The second half of this time needs to be given to sharing with others. If you don’t need a full half hour to prepare, you can spend more time on sharing instead. If you want to take more preparation time you may – BUT to cultivate the rose you do need to spend at least half hour in conversation (whether one half hour conversation or a few shorter ones) about this Kerygma message. This cannot be replaced with preparation time.
A few pointers here: If you wait to begin with this until your feel perfectly comfortable you will probably be waiting too long. Take some time to familiarise yourself with the message – but then step out and trust the Lord. That said, your first bash at this doesn’t have to be with randomers on the street if that’s wildly intimidating. Prayerfully consider your level of confidence, and ask the Holy Spirit to show you who to approach. It could be that your next step is to approach a fellow Christian who is more mature in their walk and relate the message as if for the first time, asking for their feedback. If you are a little more confident, you may desire to talk to a friend or family member who doesn’t yet know the Lord. And you may wish to have your conversation with a randomer of the Holy Spirit’s choosing.

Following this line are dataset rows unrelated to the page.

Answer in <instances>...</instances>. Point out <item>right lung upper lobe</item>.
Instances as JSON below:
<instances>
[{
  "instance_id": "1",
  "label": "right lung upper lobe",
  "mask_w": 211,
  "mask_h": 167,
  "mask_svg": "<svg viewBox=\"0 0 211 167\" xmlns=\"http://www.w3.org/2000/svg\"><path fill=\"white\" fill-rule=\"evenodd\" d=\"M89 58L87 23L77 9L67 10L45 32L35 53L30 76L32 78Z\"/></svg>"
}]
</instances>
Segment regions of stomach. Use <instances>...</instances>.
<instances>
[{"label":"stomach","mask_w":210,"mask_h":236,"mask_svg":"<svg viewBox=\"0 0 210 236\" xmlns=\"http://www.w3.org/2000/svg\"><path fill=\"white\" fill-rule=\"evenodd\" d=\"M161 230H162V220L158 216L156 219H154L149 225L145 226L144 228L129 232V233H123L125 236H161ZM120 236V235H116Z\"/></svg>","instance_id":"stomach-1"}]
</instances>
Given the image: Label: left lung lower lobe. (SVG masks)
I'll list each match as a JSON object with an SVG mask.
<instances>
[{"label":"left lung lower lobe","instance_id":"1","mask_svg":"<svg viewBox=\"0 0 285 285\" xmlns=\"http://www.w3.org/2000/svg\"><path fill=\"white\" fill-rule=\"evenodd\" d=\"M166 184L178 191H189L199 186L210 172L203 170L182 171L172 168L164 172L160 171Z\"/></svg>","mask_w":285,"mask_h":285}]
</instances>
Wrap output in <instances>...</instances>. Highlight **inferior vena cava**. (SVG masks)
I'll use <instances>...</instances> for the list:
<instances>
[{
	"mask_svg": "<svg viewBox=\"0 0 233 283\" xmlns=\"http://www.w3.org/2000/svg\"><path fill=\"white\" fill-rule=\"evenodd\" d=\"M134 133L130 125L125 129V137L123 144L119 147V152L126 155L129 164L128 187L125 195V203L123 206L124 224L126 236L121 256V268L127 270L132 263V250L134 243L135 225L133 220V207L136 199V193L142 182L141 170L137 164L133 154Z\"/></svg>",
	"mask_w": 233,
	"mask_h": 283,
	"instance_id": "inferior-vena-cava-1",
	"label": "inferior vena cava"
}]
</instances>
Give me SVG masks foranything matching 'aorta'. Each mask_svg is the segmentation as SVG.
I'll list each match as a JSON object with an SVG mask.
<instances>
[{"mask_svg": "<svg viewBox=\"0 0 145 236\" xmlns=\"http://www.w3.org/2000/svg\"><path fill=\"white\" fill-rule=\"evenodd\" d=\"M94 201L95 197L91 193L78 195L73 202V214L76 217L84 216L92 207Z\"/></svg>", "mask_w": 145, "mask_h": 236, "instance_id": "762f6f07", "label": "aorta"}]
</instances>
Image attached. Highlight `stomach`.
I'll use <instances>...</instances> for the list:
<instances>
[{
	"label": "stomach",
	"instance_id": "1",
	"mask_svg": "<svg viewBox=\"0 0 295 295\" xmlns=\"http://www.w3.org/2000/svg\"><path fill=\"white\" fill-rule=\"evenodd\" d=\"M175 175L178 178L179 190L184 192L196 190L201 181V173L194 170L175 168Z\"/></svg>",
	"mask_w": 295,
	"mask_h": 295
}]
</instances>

That is left to your discretion, the important thing here is to begin to proclaim, and take your next step towards being at home in sharing the Word of God.
May the Holy Spirit guide and direct your efforts.
Follow on Roses
If you enjoyed this rose and would like to take Kerygmatic Evangelisation further, you can continue to cultivate roses in this area by doing the following two things, which together equal one rose for monthly bouquets:
1. Spend half an hour preparation, going deeper with the message through prayer and study
2. Spend an hour in conversation, or in several conversations, about the Kerygma
These follow on roses are a provisional way of continuing to use these skills until we have a more extensive programme for developing Kerygmatic Evangelisation.